Before you get too far into the New Year, I have two suggestions. As I’ve been preparing for the message I will be preaching in two days, I found these two thoughts at the heart of Haggai’s words to a group of people that were missing it.

Are you familiar with the book of Haggai? It’s focused on getting a group of people out of the land of good intentions and into the land of fulfilled intentions. They, like so many of us, made a great commitment. One that focused on their relationship with God. They raised their hand and said, “You can count on us to rebuild God’s house.” But when things got tough, like they often do, they abandoned that commitment and focused instead on building their own homes. They put their own needs and desires before God.

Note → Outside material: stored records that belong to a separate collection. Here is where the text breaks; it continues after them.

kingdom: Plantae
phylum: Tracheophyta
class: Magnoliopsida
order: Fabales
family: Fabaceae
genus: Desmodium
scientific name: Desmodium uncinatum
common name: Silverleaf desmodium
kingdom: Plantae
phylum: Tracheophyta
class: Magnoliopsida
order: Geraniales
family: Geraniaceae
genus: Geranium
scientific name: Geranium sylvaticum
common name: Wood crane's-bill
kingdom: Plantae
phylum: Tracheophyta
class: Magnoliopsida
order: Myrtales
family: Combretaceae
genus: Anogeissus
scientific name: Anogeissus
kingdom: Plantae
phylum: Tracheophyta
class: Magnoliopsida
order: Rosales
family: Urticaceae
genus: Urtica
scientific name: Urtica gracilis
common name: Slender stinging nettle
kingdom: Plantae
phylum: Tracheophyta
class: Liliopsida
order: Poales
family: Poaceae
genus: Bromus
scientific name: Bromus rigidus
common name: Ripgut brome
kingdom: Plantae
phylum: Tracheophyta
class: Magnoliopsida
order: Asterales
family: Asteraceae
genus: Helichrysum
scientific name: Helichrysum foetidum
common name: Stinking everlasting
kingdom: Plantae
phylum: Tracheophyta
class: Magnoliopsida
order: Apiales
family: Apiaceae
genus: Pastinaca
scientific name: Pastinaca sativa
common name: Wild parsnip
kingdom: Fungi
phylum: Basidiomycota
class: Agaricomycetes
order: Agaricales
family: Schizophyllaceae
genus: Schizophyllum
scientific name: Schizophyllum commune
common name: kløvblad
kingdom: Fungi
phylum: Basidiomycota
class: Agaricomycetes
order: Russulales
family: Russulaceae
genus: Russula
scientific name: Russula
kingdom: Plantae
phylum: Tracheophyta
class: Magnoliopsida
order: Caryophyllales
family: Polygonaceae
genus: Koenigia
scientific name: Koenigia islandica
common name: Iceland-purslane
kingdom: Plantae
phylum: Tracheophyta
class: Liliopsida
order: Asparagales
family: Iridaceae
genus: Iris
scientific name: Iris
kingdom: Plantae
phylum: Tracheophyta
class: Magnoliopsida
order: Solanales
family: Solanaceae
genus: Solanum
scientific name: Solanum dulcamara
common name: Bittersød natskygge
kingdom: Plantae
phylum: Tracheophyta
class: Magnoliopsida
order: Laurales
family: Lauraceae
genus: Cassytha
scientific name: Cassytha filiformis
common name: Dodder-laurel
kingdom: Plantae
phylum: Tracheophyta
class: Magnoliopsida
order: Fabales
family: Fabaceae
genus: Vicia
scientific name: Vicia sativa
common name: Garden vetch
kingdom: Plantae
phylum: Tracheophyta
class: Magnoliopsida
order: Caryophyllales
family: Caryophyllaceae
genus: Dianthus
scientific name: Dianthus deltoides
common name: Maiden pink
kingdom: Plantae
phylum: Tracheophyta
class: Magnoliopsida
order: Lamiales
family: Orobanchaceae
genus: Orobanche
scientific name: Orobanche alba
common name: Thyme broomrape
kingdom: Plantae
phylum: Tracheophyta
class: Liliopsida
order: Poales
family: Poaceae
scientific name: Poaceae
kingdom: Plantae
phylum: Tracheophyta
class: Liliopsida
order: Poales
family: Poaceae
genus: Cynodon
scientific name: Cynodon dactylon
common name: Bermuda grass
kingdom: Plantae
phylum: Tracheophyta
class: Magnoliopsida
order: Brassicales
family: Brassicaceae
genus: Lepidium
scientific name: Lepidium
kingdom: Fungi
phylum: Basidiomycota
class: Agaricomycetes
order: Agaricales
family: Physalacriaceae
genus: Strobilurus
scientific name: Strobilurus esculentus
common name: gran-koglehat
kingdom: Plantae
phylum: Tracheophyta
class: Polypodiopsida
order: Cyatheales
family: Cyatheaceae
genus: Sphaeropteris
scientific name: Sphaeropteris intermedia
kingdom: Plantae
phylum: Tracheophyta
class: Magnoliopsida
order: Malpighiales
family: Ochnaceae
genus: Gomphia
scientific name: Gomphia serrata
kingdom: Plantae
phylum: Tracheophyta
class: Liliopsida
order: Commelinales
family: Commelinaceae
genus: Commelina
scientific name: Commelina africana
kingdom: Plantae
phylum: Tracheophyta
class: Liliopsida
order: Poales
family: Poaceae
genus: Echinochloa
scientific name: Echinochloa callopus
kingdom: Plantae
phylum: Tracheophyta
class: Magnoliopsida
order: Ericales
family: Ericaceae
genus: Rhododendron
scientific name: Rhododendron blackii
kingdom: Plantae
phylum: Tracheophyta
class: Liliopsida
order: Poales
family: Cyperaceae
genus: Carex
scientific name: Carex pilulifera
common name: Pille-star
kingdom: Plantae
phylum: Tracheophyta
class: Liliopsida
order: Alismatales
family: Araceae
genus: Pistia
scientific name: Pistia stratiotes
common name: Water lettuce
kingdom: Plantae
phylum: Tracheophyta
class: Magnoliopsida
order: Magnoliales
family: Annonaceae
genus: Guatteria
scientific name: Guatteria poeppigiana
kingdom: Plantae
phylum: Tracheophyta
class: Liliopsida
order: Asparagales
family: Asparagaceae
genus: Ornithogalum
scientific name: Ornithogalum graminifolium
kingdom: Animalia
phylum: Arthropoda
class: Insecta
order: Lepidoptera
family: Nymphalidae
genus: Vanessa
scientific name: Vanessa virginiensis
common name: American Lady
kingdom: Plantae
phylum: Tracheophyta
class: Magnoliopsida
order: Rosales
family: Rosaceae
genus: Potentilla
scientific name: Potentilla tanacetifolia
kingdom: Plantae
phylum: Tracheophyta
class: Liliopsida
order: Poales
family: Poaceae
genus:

So Haggai came along and told God’s people they needed to do two things:

  1. Look Back. “Give careful thought to your ways” (Haggai 1:5). Take inventory. They were busy, busy, busy – just like we often are – but busy doing the wrong things.
  2. Look ahead. “Go…bring…build…honor” (Haggai 1:8). Haggai drops four action words on God’s children that give them a new plan of action. He reminds them to put God’s will above their own. To live for His pleasure and honor.

It’s not complicated. If you’re hoping for a  better future, take some time to look back before you move ahead. Learn from your past and let what you learn guide your plans for the future.

What is past is prologue
What is past is prologue

Near the National Archives building in Washington, DC, there’s a statue named “Future”. Five words are written below it – “What is past is prologue.” Our past is leading us into the future. And it can give us a better future if we take the time to learn from it.

That was certainly the case with the people Haggai wrote to. Their lives changed. The temple got built. It pleased the Lord. God was honored. They were blessed. All because they reflected on the past and used what they learned to help them get busy doing the things that mattered most.